Repeat each line of the data below exactly, but skip the pictures.

START Data

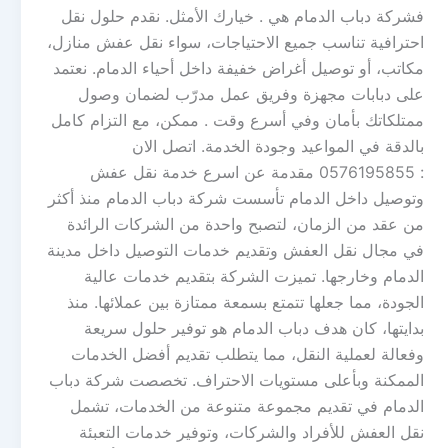
فشركة دباب الدمام هي . خيارك الأمثل. نقدم حلول نقل
احترافية تناسب جميع الاحتياجات، سواء نقل عفش منازل،
مكاتب، أو توصيل أغراض خفيفة داخل أحياء الدمام. نعتمد
على دبابات مجهزة وفريق عمل مدرّب لضمان وصول
ممتلكاتك بأمان وفي أسرع وقت . ممكن، مع التزام كامل
بالدقة في المواعيد وجودة الخدمة. اتصل الان
: 0576195855 مقدمة عن اسرع خدمة نقل عفش
وتوصيل داخل الدمام تأسست شركة دباب الدمام منذ أكثر
من عقد من الزمان، لتصبح واحدة من الشركات الرائدة
في مجال نقل العفش وتقديم خدمات التوصيل داخل مدينة
الدمام وخارجها. تميزت الشركة بتقديم خدمات عالية
الجودة، مما جعلها تتمتع بسمعة ممتازة بين عملائها. منذ
بدايتها، كان هدف دباب الدمام هو توفير حلول سريعة
وفعالة لعملية النقل، مما يتطلب تقديم أفضل الخدمات
الممكنة وبأعلى مستويات الاحتراف. تخصصت شركة دباب
الدمام في تقديم مجموعة متنوعة من الخدمات، تشمل
نقل العفش للأفراد والشركات، وتوفير خدمات التعبئة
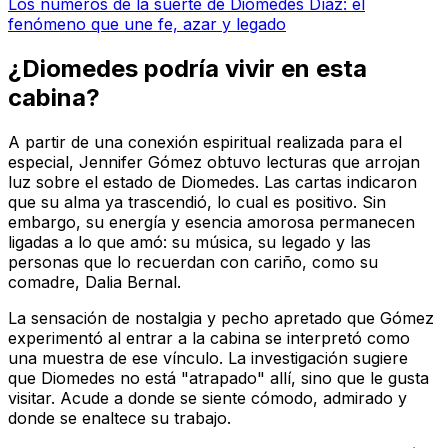
Los números de la suerte de Diomedes Díaz: el
fenómeno que une fe, azar y legado
¿Diomedes podría vivir en esta
cabina?
A partir de una conexión espiritual realizada para el
especial, Jennifer Gómez obtuvo lecturas que arrojan
luz sobre el estado de Diomedes. Las cartas indicaron
que su alma ya trascendió, lo cual es positivo. Sin
embargo, su energía y esencia amorosa permanecen
ligadas a lo que amó: su música, su legado y las
personas que lo recuerdan con cariño, como su
comadre, Dalia Bernal.
La sensación de nostalgia y pecho apretado que Gómez
experimentó al entrar a la cabina se interpretó como
una muestra de ese vínculo. La investigación sugiere
que Diomedes no está "atrapado" allí, sino que le gusta
visitar. Acude a donde se siente cómodo, admirado y
donde se enaltece su trabajo.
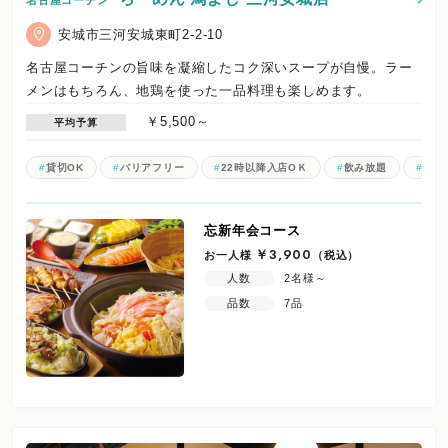
安城市三河安城東町2-2-10
名古屋コーチンの旨味を凝縮したコク深いスープが自慢。ラー
メンはもちろん、地鶏を使った一品料理も楽しめます。
￥5,500～
平均予算
貸切OK
バリアフリー
22時以降入店OＫ
飲み放題
電子
忘新年会コース
お一人様
￥3,900
（税込）
人数
2名様～
品数
7品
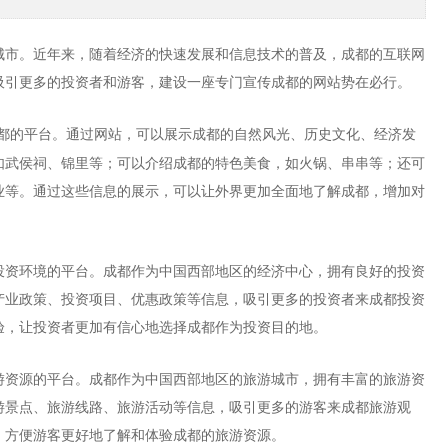
城市。近年来，随着经济的快速发展和信息技术的普及，成都的互联网
吸引更多的投资者和游客，建设一座专门宣传成都的网站势在必行。
都的平台。通过网站，可以展示成都的自然风光、历史文化、经济发
如武侯祠、锦里等；可以介绍成都的特色美食，如火锅、串串等；还可
业等。通过这些信息的展示，可以让外界更加全面地了解成都，增加对
投资环境的平台。成都作为中国西部地区的经济中心，拥有良好的投资
产业政策、投资项目、优惠政策等信息，吸引更多的投资者来成都投资
验，让投资者更加有信心地选择成都作为投资目的地。
游资源的平台。成都作为中国西部地区的旅游城市，拥有丰富的旅游资
游景点、旅游线路、旅游活动等信息，吸引更多的游客来成都旅游观
，方便游客更好地了解和体验成都的旅游资源。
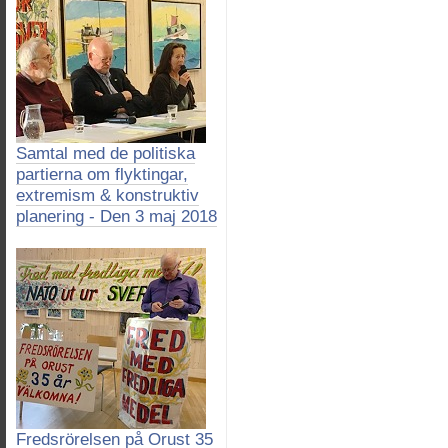
Samtal med de politiska
partierna om flyktingar,
extremism & konstruktiv
planering - Den 3 maj 2018
Fredsrörelsen på Orust 35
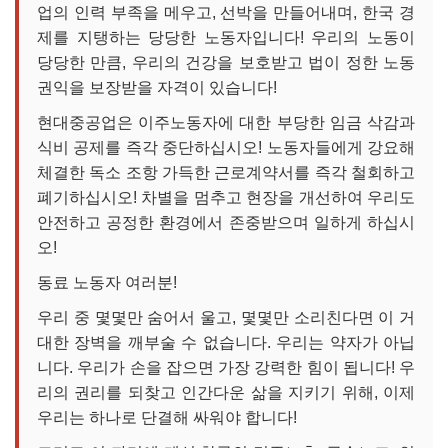
업의 인력 부족을 메우고, 선박을 만들어내며, 한국 경
제를 지탱하는 당당한 노동자입니다! 우리의 노동이
당당한 만큼, 우리의 건강을 보호받고 법이 정한 노동
권익을 보장받을 자격이 있습니다!
현대중공업은 이주노동자에 대한 부당한 임금 삭감과
식비 공제를 즉각 중단하십시오! 노동자들에게 강요해
체결한 독소 조항 가득한 근로계약서를 즉각 철회하고
폐기하십시오! 차별을 멈추고 현장을 개선하여 우리도
안전하고 공정한 환경에서 존중받으며 일하게 하십시
오!
동료 노동자 여러분!
우리 중 몇몇만 숨어서 울고, 몇몇만 소리친다면 이 거
대한 장벽을 깨부술 수 없습니다. 우리는 약자가 아닙
니다. 우리가 손을 잡으면 가장 강력한 힘이 됩니다! 우
리의 권리를 되찾고 인간다운 삶을 지키기 위해, 이제
우리는 하나로 단결해 싸워야 합니다!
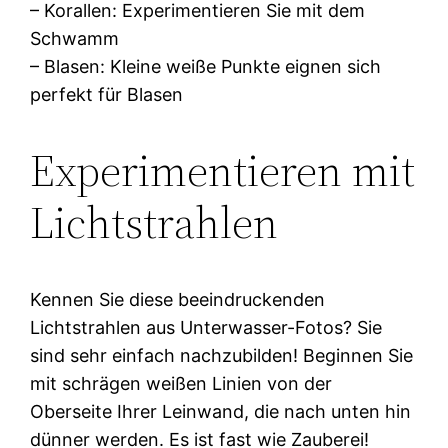
– Korallen: Experimentieren Sie mit dem
Schwamm
– Blasen: Kleine weiße Punkte eignen sich
perfekt für Blasen
Experimentieren mit
Lichtstrahlen
Kennen Sie diese beeindruckenden
Lichtstrahlen aus Unterwasser-Fotos? Sie
sind sehr einfach nachzubilden! Beginnen Sie
mit schrägen weißen Linien von der
Oberseite Ihrer Leinwand, die nach unten hin
dünner werden. Es ist fast wie Zauberei!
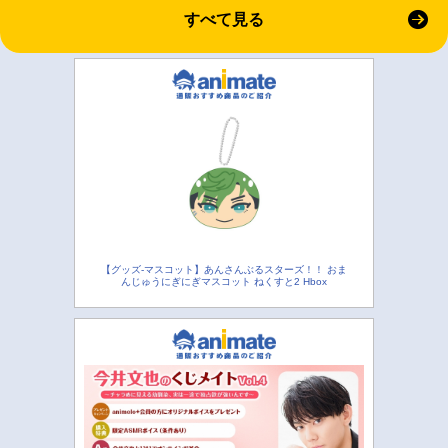
すべて見る
【グッズ-マスコット】あんさんぶるスターズ！！ おま
んじゅうにぎにぎマスコット ねくすと2 Hbox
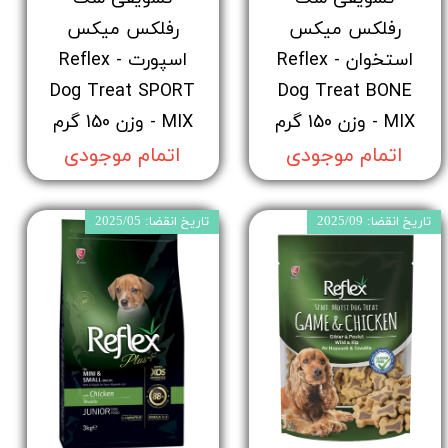
رفلکس میکس
رفلکس میکس
استخوان - Reflex
اسپورت - Reflex
Dog Treat SPORT
Dog Treat BONE
MIX - وزن 150 گرم
MIX - وزن 150 گرم
اتمام موجودی
اتمام موجودی
تاریخ انقضا: 2025/09
تاریخ انقضا: 2025/05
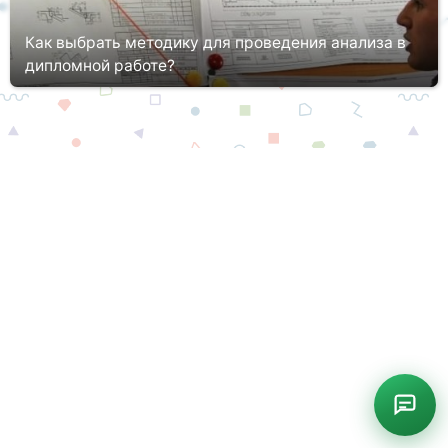
Как выбрать методику для проведения анализа в
дипломной работе?
Написание дипломной работы сводится к теоретическому
погружению в рамках выбранной темы, а также проведению
практического исследования, которое сводится к анализу
ситуации (диагнос...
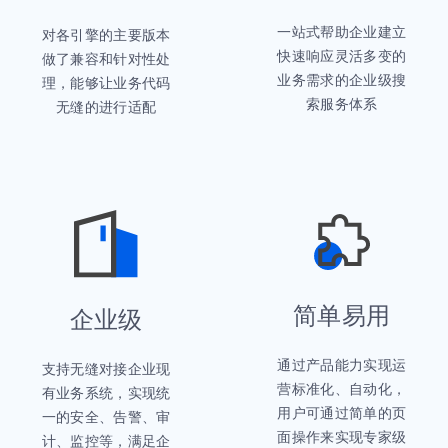
一站式帮助企业建立
对各引擎的主要版本
快速响应灵活多变的
做了兼容和针对性处
业务需求的企业级搜
理，能够让业务代码
索服务体系
无缝的进行适配
简单易用
企业级
通过产品能力实现运
支持无缝对接企业现
营标准化、自动化，
有业务系统，实现统
用户可通过简单的页
一的安全、告警、审
面操作来实现专家级
计、监控等，满足企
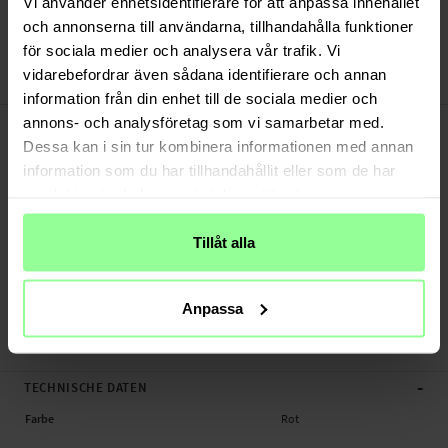
Vi använder enhetsidentifierare för att anpassa innehållet
Versand aus unserem Lager in Schweden
Bezahle sicher via Klarna oder PayPal
och annonserna till användarna, tillhandahålla funktioner
30 Tage Rückgaberecht
för sociala medier och analysera vår trafik. Vi
vidarebefordrar även sådana identifierare och annan
Art number
:
62505
information från din enhet till de sociala medier och
-
PRODUKTBESCHREIBUNG
annons- och analysföretag som vi samarbetar med.
Dessa kan i sin tur kombinera informationen med annan
Katzenhalsband mit Reflektoren für AirTag.
information som du har tillhandahållit eller som de har
Geeignet für:
samlat in när du har använt deras tjänster.
- Apple AirTag
Tillåt alla
Produktart: Katzenhalsband für AirTags
Material: Textil
Länge: Zwischen 220 mm und 350 mm
Anpassa
Katzenhalsband, Tracker.
-
TECHNISCHE DATEN
Farbe
Rot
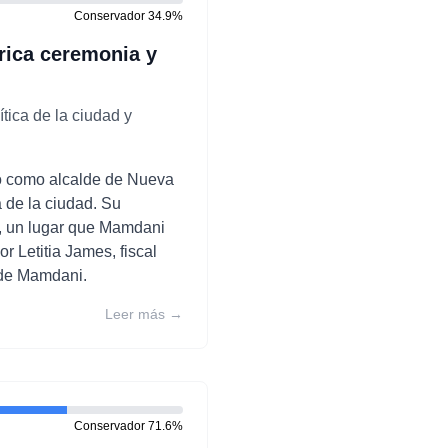
Conservador
34.9
%
rica ceremonia y
tica de la ciudad y
o como alcalde de Nueva
 de la ciudad. Su
co, un lugar que Mamdani
r Letitia James, fiscal
a de Mamdani.
Leer más →
Conservador
71.6
%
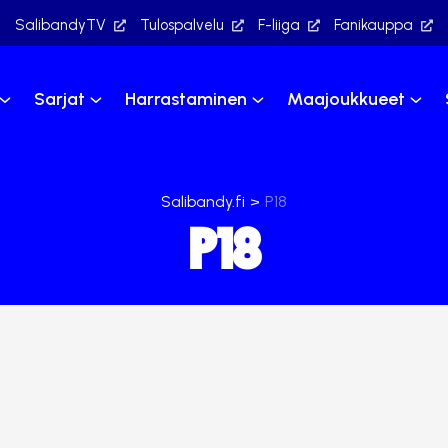
SalibandyTV
Tulospalvelu
F-liiga
Fanikauppa
Sarjat
Harrastaminen
Maajoukkueet
Salibandy.fi
>
P18
P18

END Data

* _Exercise solution_
فشركة دباب الدمام هي . خيارك الأمثل. نقدم حلول نقل
احترافية تناسب جميع الاحتياجات، سواء نقل عفش منازل،
مكاتب، أو توصيل أغراض خفيفة داخل أحياء الدمام. نعتمد
على دبابات مجهزة وفريق عمل مدرّب لضمان وصول
ممتلكاتك بأمان وفي أسرع وقت . ممكن، مع التزام كامل
بالدقة في المواعيد وجودة الخدمة. اتصل الان
: 0576195855 مقدمة عن اسرع خدمة نقل عفش
وتوصيل داخل الدمام تأسست شركة دباب الدمام منذ أكثر
من عقد من الزمان، لتصبح واحدة من الشركات الرائدة
في مجال نقل العفش وتقديم خدمات التوصيل داخل مدينة
الدمام وخارجها. تميزت الشركة بتقديم خدمات عالية
الجودة، مما جعلها تتمتع بسمعة ممتازة بين عملائها. منذ
بدايتها، كان هدف دباب الدمام هو توفير حلول سريعة
وفعالة لعملية النقل، مما يتطلب تقديم أفضل الخدمات
الممكنة وبأعلى مستويات الاحتراف. تخصصت شركة دباب
الدمام في تقديم مجموعة متنوعة من الخدمات، تشمل
نقل العفش للأفراد والشركات، وتوفير خدمات التعبئة
Los números de la suerte de Diomedes Díaz: el
fenómeno que une fe, azar y legado
¿Diomedes podría vivir en esta
cabina?
A partir de una conexión espiritual realizada para el
especial, Jennifer Gómez obtuvo lecturas que arrojan
luz sobre el estado de Diomedes. Las cartas indicaron
que su alma ya trascendió, lo cual es positivo. Sin
embargo, su energía y esencia amorosa permanecen
ligadas a lo que amó: su música, su legado y las
personas que lo recuerdan con cariño, como su
comadre, Dalia Bernal.
La sensación de nostalgia y pecho apretado que Gómez
experimentó al entrar a la cabina se interpretó como
una muestra de ese vínculo. La investigación sugiere
que Diomedes no está "atrapado" allí, sino que le gusta
visitar. Acude a donde se siente cómodo, admirado y
donde se enaltece su trabajo.
安城市三河安城東町2-2-10
名古屋コーチンの旨味を凝縮したコク深いスープが自慢。ラー
メンはもちろん、地鶏を使った一品料理も楽しめます。
￥5,500～
平均予算
貸切OK
バリアフリー
22時以降入店OＫ
飲み放題
電子
忘新年会コース
お一人様
￥3,900
（税込）
人数
2名様～
品数
7品
城市。近年来，随着经济的快速发展和信息技术的普及，成都的互联网
吸引更多的投资者和游客，建设一座专门宣传成都的网站势在必行。
都的平台。通过网站，可以展示成都的自然风光、历史文化、经济发
如武侯祠、锦里等；可以介绍成都的特色美食，如火锅、串串等；还可
业等。通过这些信息的展示，可以让外界更加全面地了解成都，增加对
投资环境的平台。成都作为中国西部地区的经济中心，拥有良好的投资
产业政策、投资项目、优惠政策等信息，吸引更多的投资者来成都投资
验，让投资者更加有信心地选择成都作为投资目的地。
游资源的平台。成都作为中国西部地区的旅游城市，拥有丰富的旅游资
游景点、旅游线路、旅游活动等信息，吸引更多的游客来成都旅游观
，方便游客更好地了解和体验成都的旅游资源。
Samtal med de politiska
partierna om flyktingar,
extremism & konstruktiv
planering - Den 3 maj 2018
Fredsrörelsen på Orust 35
업의 인력 부족을 메우고, 선박을 만들어내며, 한국 경
제를 지탱하는 당당한 노동자입니다! 우리의 노동이
당당한 만큼, 우리의 건강을 보호받고 법이 정한 노동
권익을 보장받을 자격이 있습니다!
현대중공업은 이주노동자에 대한 부당한 임금 삭감과
식비 공제를 즉각 중단하십시오! 노동자들에게 강요해
체결한 독소 조항 가득한 근로계약서를 즉각 철회하고
폐기하십시오! 차별을 멈추고 현장을 개선하여 우리도
안전하고 공정한 환경에서 존중받으며 일하게 하십시
오!
동료 노동자 여러분!
우리 중 몇몇만 숨어서 울고, 몇몇만 소리친다면 이 거
대한 장벽을 깨부술 수 없습니다. 우리는 약자가 아닙
니다. 우리가 손을 잡으면 가장 강력한 힘이 됩니다! 우
리의 권리를 되찾고 인간다운 삶을 지키기 위해, 이제
우리는 하나로 단결해 싸워야 합니다!
– Korallen: Experimentieren Sie mit dem
Schwamm
– Blasen: Kleine weiße Punkte eignen sich
perfekt für Blasen
Experimentieren mit
Lichtstrahlen
Kennen Sie diese beeindruckenden
Lichtstrahlen aus Unterwasser-Fotos? Sie
sind sehr einfach nachzubilden! Beginnen Sie
mit schrägen weißen Linien von der
Oberseite Ihrer Leinwand, die nach unten hin
dünner werden. Es ist fast wie Zauberei!
すべて見る
【グッズ-マスコット】あんさんぶるスターズ！！ おま
んじゅうにぎにぎマスコット ねくすと2 Hbox
رفلکس میکس
رفلکس میکس
استخوان - Reflex
اسپورت - Reflex
Dog Treat SPORT
Dog Treat BONE
MIX - وزن 150 گرم
MIX - وزن 150 گرم
اتمام موجودی
اتمام موجودی
تاریخ انقضا: 2025/09
تاریخ انقضا: 2025/05
Как выбрать методику для проведения анализа в
дипломной работе?
Написание дипломной работы сводится к теоретическому
погружению в рамках выбранной темы, а также проведению
практического исследования, которое сводится к анализу
ситуации (диагнос...
一站式帮助企业建立
对各引擎的主要版本
快速响应灵活多变的
做了兼容和针对性处
业务需求的企业级搜
理，能够让业务代码
索服务体系
无缝的进行适配
简单易用
企业级
通过产品能力实现运
支持无缝对接企业现
营标准化、自动化，
有业务系统，实现统
用户可通过简单的页
一的安全、告警、审
面操作来实现专家级
计、监控等，满足企
Vi använder enhetsidentifierare för att anpassa innehållet
Versand aus unserem Lager in Schweden
Bezahle sicher via Klarna oder PayPal
och annonserna till användarna, tillhandahålla funktioner
30 Tage Rückgaberecht
för sociala medier och analysera vår trafik. Vi
vidarebefordrar även sådana identifierare och annan
Art number
:
62505
information från din enhet till de sociala medier och
-
PRODUKTBESCHREIBUNG
annons- och analysföretag som vi samarbetar med.
Dessa kan i sin tur kombinera informationen med annan
Katzenhalsband mit Reflektoren für AirTag.
information som du har tillhandahållit eller som de har
Geeignet für:
samlat in när du har använt deras tjänster.
- Apple AirTag
Tillåt alla
Produktart: Katzenhalsband für AirTags
Material: Textil
Länge: Zwischen 220 mm und 350 mm
Anpassa
Katzenhalsband, Tracker.
-
TECHNISCHE DATEN
Farbe
Rot
Conservador
34.9
%
rica ceremonia y
tica de la ciudad y
o como alcalde de Nueva
 de la ciudad. Su
co, un lugar que Mamdani
r Letitia James, fiscal
a de Mamdani.
Leer más →
Conservador
71.6
%
SalibandyTV
Tulospalvelu
F-liiga
Fanikauppa
Sarjat
Harrastaminen
Maajoukkueet
Salibandy.fi
>
P18
P18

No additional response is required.